さらにこの間エクステンションしたHoernerのAAVは$11.6MMと、FAを1年だけ買い取っただけの小規模な契約でありながら、ハイフロアタイプのアベレージヒッターに対して割と高めな契約で囲み、Happに至っては3年$61MMとAVVが$20MMを超えてくる大盤振る舞いぶり。もちろんそれに伴って2024年以降のペイロールは増加していくのでチーム運営的にもロースターロックが起こりやすい状況を作り出しているともいえます。
ここ数年の球場周辺の再開発やCovid-19による収益の大幅減などで世界一に導いてくれたコアプレイヤーとのエクステンションに失敗して流出させたフロントが、なぜここへきてフランチャイズプレーヤーの囲い込みや積極的な補強に乗り出し始めたのでしょうか。
そのひとつの理由として、次の章で挙げられる事象が関係しているのではないかと考えています。それは、
Hoyerの見据える先は2026年?
ということです。
現在複数年の契約を結んでいるのは、3年のエクステンションに応じたHoernerとHappに加え、2022年からの5年契約を結んでいる鈴木誠也。2023年から7年契約を結んでいるSwanson。同年から4年契約を結んでいるJameson Taillonの5名で、その他相互オプションやオプトアウト、クラブオプションを保有する選手が複数名います。
上記に個人名を挙げた選手に共通しているのは、Swanson以外2026年に契約が満了してFAになるという点です。
Taillonは満了時に35歳を迎えるシーズンになるので更なるエクステンションの可能性は低いと思いますが、Hoernerは29歳、Happと鈴木誠也は32歳とまだ主力として計算できる可能性の高い年齢でFAを迎えることになります。
Hoyerが見据えているのは、この2026年までにコンテンダーの地位を確立してワールドシリーズ制覇を目指すチーム作りをすることではないでしょうか?
現に先日エクステンションした2選手についてHoyer氏が語った際には明確に「(Swanson、鈴木誠也と共に)2026年まで保有できることに喜びを感じている」といった趣旨の発言をするなど、チームのコア4として彼らを扱っているようにも思えます。
またインタビューの中にもある通り、Hoyer氏は以前よりHoernerとHappのメークアップを非常に高く評価しており、オフシーズンにも再三に渡って2選手とのエクステンションを進めたい考えを示していました。
そしてHosmerやManciniといった選手も以前所属した球団ではメンターとしての役割を果たしていた存在。クラブハウス内の秩序を作り上げ、チームとしてのあり方、そしてシカゴカブスという球団をまた一から作り直していこうとする考えが透けて見えるムーブと言えるでしょうか。

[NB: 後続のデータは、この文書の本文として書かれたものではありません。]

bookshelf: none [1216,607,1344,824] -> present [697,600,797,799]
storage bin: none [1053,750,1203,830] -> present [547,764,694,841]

かつてはKris Bryant、Anthony Rizzo、Javier Baez、Kyle Schwarberらを擁して2016年に108年ぶりの世界一に輝き、5年後もナ・リーグの覇権争いのトップに君臨し続ける王朝、いわゆる"Dynasty"を築くであろうと言われたチームでも、その後はワールドシリーズ進出すらできなかったという現実を見てきたHoyer氏。その後前任のTheo Epstain氏からチームの長期的舵取りを任され今年で3年目。自身の思い描く「コンテンダー」の形が今年だとすると、明確にわかることは
”Dynasty”を築く礎は走塁とセンターラインの守備にあり
ということかもしれません。
走塁に関してはすでに昨年より積極的な盗塁やケースバッティング、スクイズでの得点が増加しており、中でも盗塁数はリーグ2位の111。まるで今シーズンからのルール改正で3インチ大きくなったベース拡大を予期するかのように機動力を売りにしたチーム作りに励んでいました。というよりそうせざるを得なかったと言った方がいいでしょうか。

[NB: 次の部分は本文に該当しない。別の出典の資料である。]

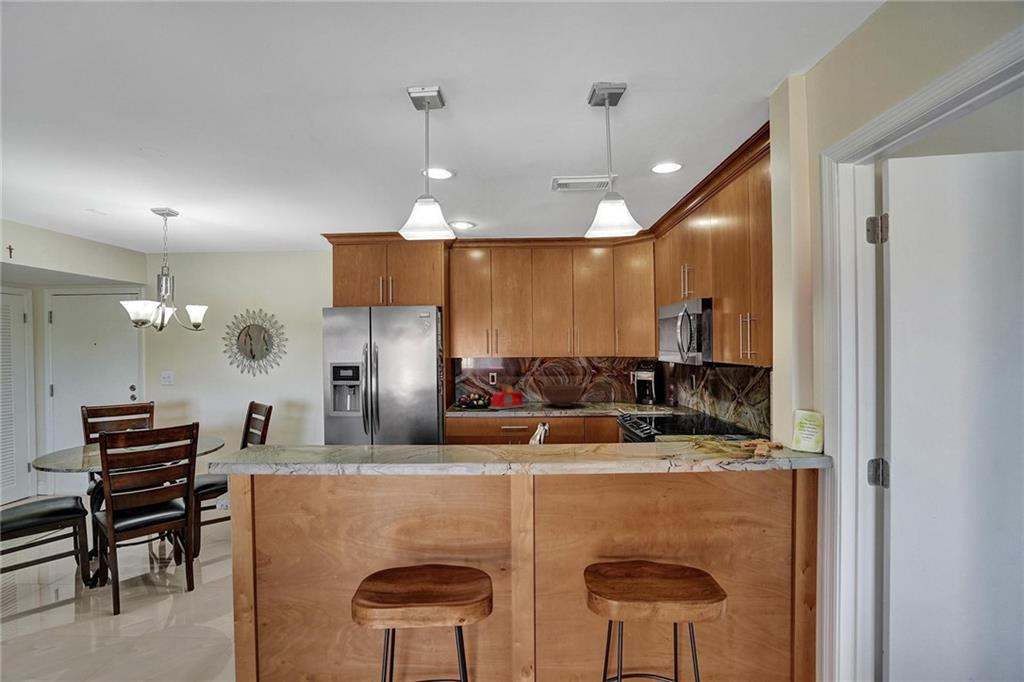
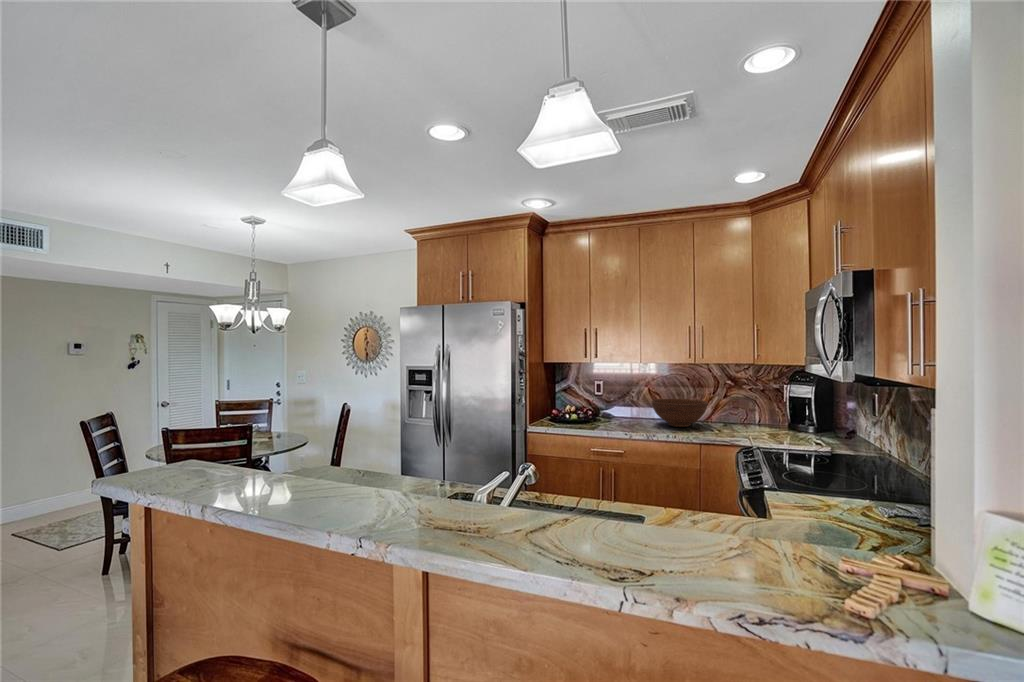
toaster: present [488,385,526,409] -> none [583,396,633,426]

しかし今年は明確に積極果敢な走塁と盗塁が見られる日々。盗塁はMLBでもトップ争いをするHoernerを中心としてナ・リーグトップの21個(4月20日時点)。BsR(総合走塁指標)は0.6とMLB全体で見ると平均的ですが、昨季-1.6を叩き出していたころに比べると1.0↗できているのが現状です。
そして守備も決して優れた指標とはなっておらず、UZR、OAA共にマイナスで守備範囲の狭さなどが気になる内容となっています。しかしDRSは4とプラスの値。結果的に失点を防ぐ守備というのが実践できている証拠ではないでしょうか。
そしてそれを支えているのは間違いなくセンターライン。ショートのSwanson、セカンドのHoerner、センターのBellingerはそれぞれDRS、OAA共にプラス指標と盤石の体制。
キャッチャーもYan Gomesを正捕手に位置付けてFA加入したTucker BarnhartとノンテンダーFAになっていたところを拾って開幕ロースターに入ったLuis Torrensの3人体制を維持しており、技巧派投手が先発する時にはGomes、本格派の投手が先発するときはBarnhartという棲み分けをきっちりとしています。この部分の采配はさすが元捕手のDavid Rossといったところでしょうか。
というように、打撃を軸に据えてチームを作ることから守備のリズムを整えて打撃に活かすという狙いも見て取れるかなあと思います。
まだ4月なので
とはいえシーズンが始まってまだ3週間程度。これからのカブスがどんな戦いをするか、そしてHoyer氏の見据える先にどんなチームビジョンがあり、それをどのように遂行していくのか、注目してみたいと思います。